I took the January LSAT and got a 170. It also says that my score band is 166-174. So I have some questions:

  1. What does this mean and in what way does it matter? Is this something admissions officers care about?

  2. I've seen score bands before, but they have usually been a much smaller range, +/- 2 or 3 points. What does it mean that mine is an 8 point spread?

  3. Did everyone that took the January LSAT have an 8 point spread? Or is it something specific to me that caused this 8 point spread?

Thank you all in advance for help with these questions!

Comments

  • https://www.lsac.org/lsat/taking-lsat/lsat-scoring/lsat-score-bands

    That's an official statement from LSAC on the matter, you should check that out!

  • Chantal_2021Chantal_2021 Member
    31 karma

    Seconding Justin's comment, that link explains what the score bands are better than I could.

    I also had an 8-point spread, though for me I believe it's because that was my first LSAT, so they didn't have much data on me to narrow down that spread. Was this also your first LSAT?

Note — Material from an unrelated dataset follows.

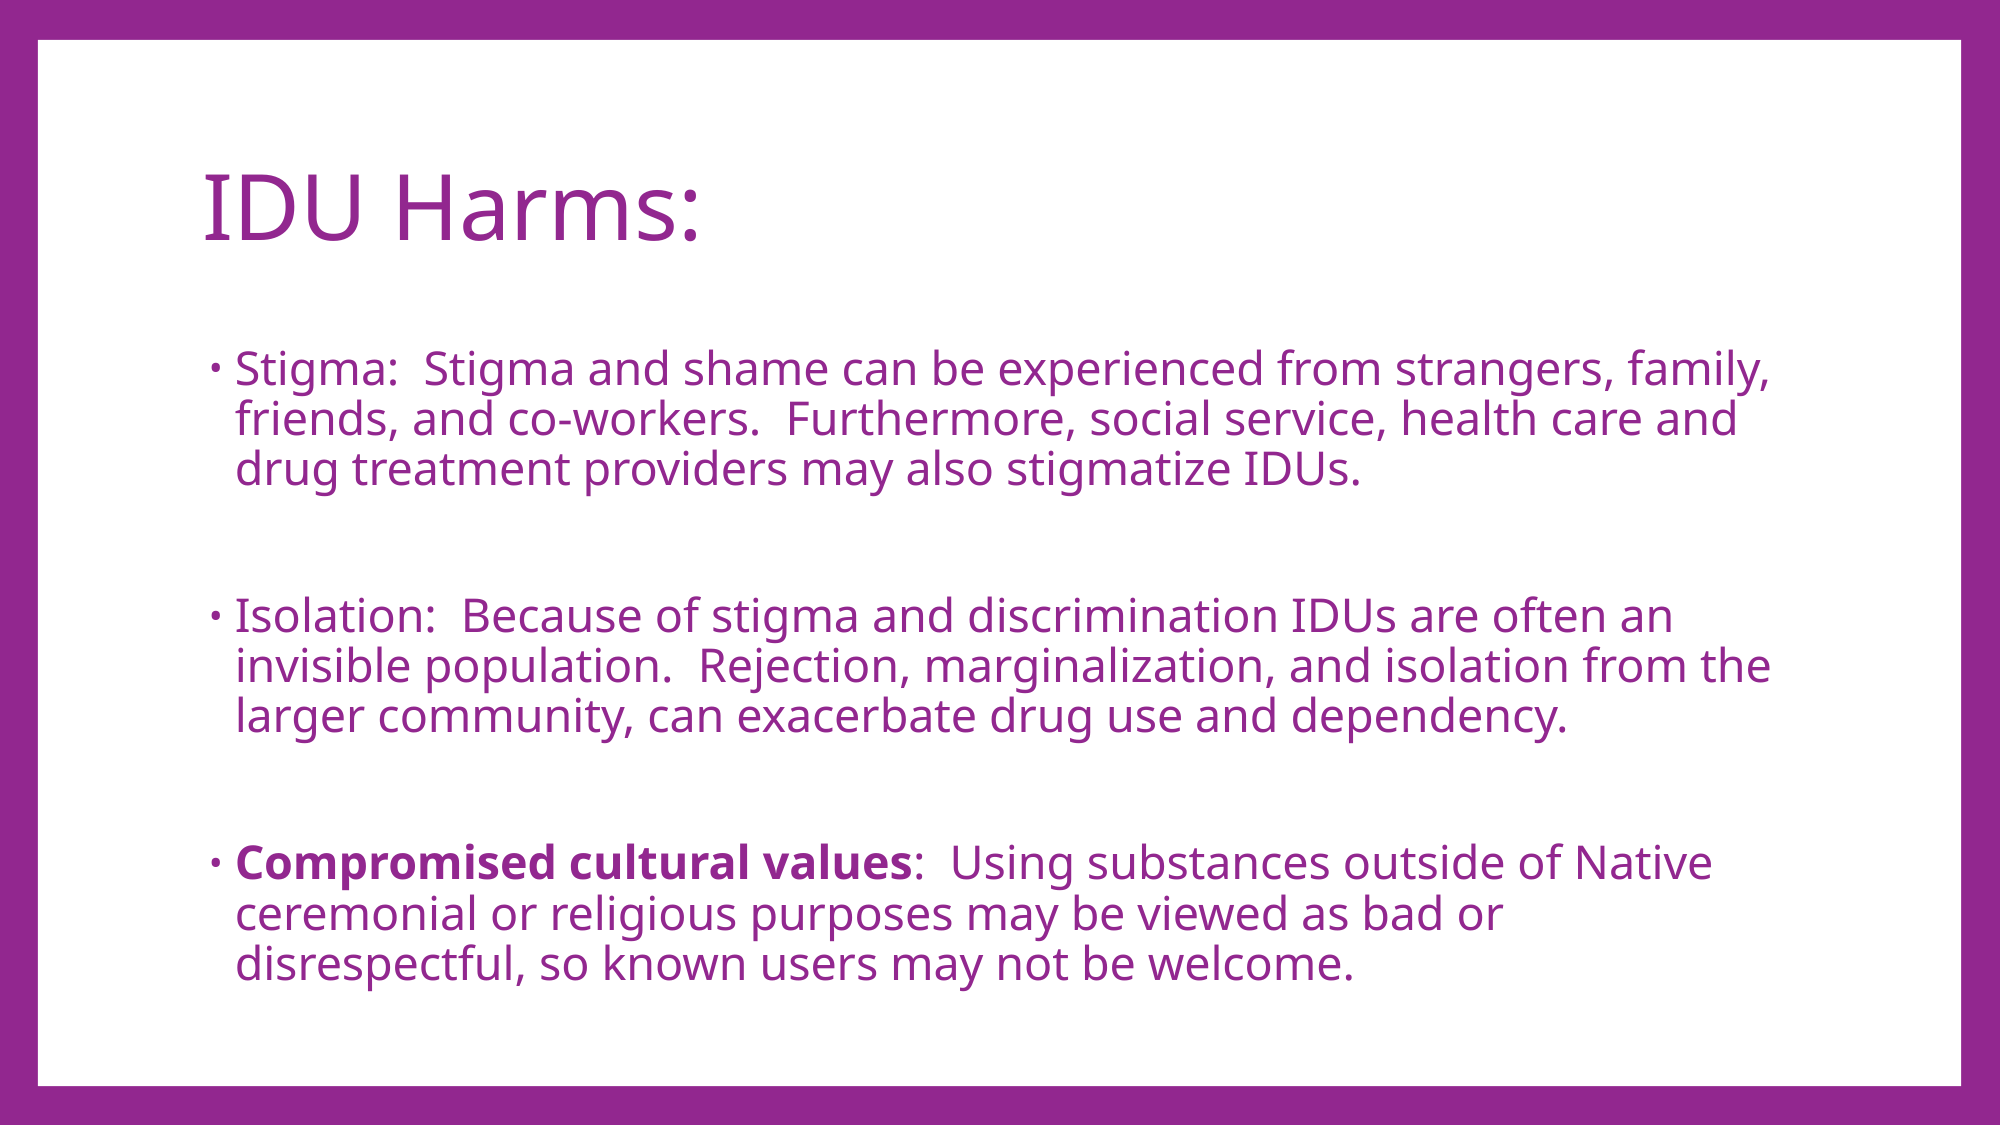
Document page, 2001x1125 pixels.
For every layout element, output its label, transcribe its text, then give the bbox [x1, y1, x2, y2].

title IDU Harms: [187, 99, 1808, 323]
list Stigma: Stigma and shame can be experienced from strangers, family, friends, and co-workers. Furthermore, social service, health care and drug treatment providers may also stigmatize IDUs. Isolation: Because of stigma and discrimination IDUs are often an invisible population. Rejection, marginalization, and isolation from the larger community, can exacerbate drug use and dependency. Compromised cultural values: Using substances outside of Native ceremonial or religious purposes may be viewed as bad or disrespectful, so known users may not be welcome. [187, 337, 1808, 1000]
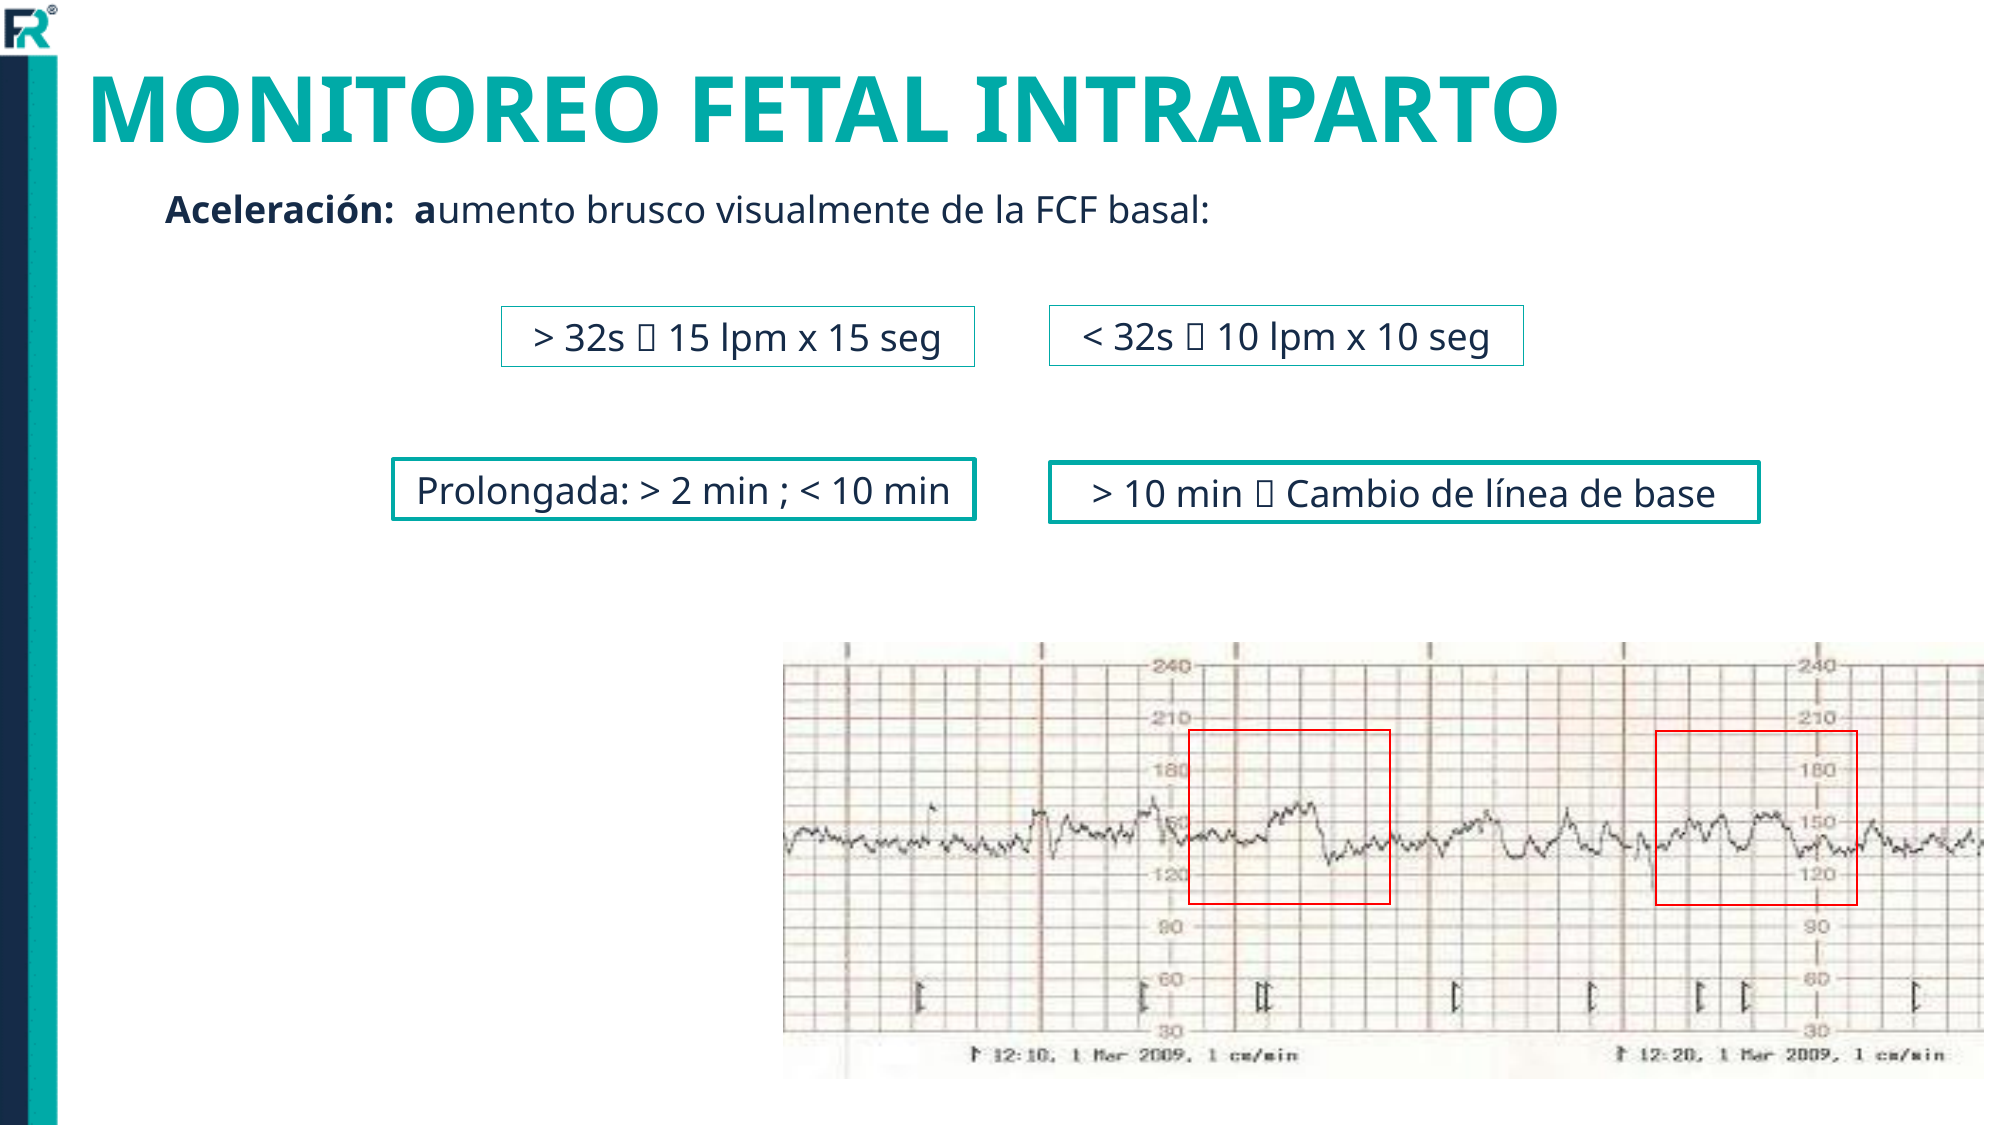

    As for how admissions officers view that, I don't know. I'm guessing with a grain of salt since I haven't heard/seen any indication that score bands matter.

  • Your score is what schools have to report and is all that matters. Score bands are just a fancy way of accounting for statistical variation in scores.

    Score bands have traditionally been +/-3, but that was for the 100 question test. The current LSAT only has 75 scored questions. Smaller sample sizes mean larger statistical variation so score bands moved from +/-3 to +/-4. It has nothing to do with individual performance.

  • mesposito886mesposito886 Member
    254 karma

    @"Riddled Basins of Attention" said:
    Your score is what schools have to report and is all that matters. Score bands are just a fancy way of accounting for statistical variation in scores.

    Score bands have traditionally been +/-3, but that was for the 100 question test. The current LSAT only has 75 scored questions. Smaller sample sizes mean larger statistical variation so score bands moved from +/-3 to +/-4. It has nothing to do with individual performance.

    Your username LOL

  • LSATStudent-9LSATStudent-9 Member
    257 karma

    @"Riddled Basins of Attention" Wasn't the 75 questions being scored only for FLEX LSATS? Isn't back to 100 questions being scored?

  • HoRangYiHoRangYi Member
    71 karma

    @"LSATStudent-9" said:
    @"Riddled Basins of Attention" Wasn't the 75 questions being scored only for FLEX LSATS? Isn't back to 100 questions being scored?

    nope.

  • spm244spm244 Member
    24 karma

    @Chantal_2021 said:
    Seconding Justin's comment, that link explains what the score bands are better than I could.

    I also had an 8-point spread, though for me I believe it's because that was my first LSAT, so they didn't have much data on me to narrow down that spread. Was this also your first LSAT?

    As for how admissions officers view that, I don't know. I'm guessing with a grain of salt since I haven't heard/seen any indication that score bands matter.

    Yes, this was my first time taking. So, you're saying that score bands ARE individual, then? Not based on the test itself?

  • @spm244 said:

    @Chantal_2021 said:
    Seconding Justin's comment, that link explains what the score bands are better than I could.

    I also had an 8-point spread, though for me I believe it's because that was my first LSAT, so they didn't have much data on me to narrow down that spread. Was this also your first LSAT?

    As for how admissions officers view that, I don't know. I'm guessing with a grain of salt since I haven't heard/seen any indication that score bands matter.

    Yes, this was my first time taking. So, you're saying that score bands ARE individual, then? Not based on the test itself?

    Again, score bands have nothing to do with individual performance and are simply a statistical description of score variability. All test-takers have the same "spread" for a given exam.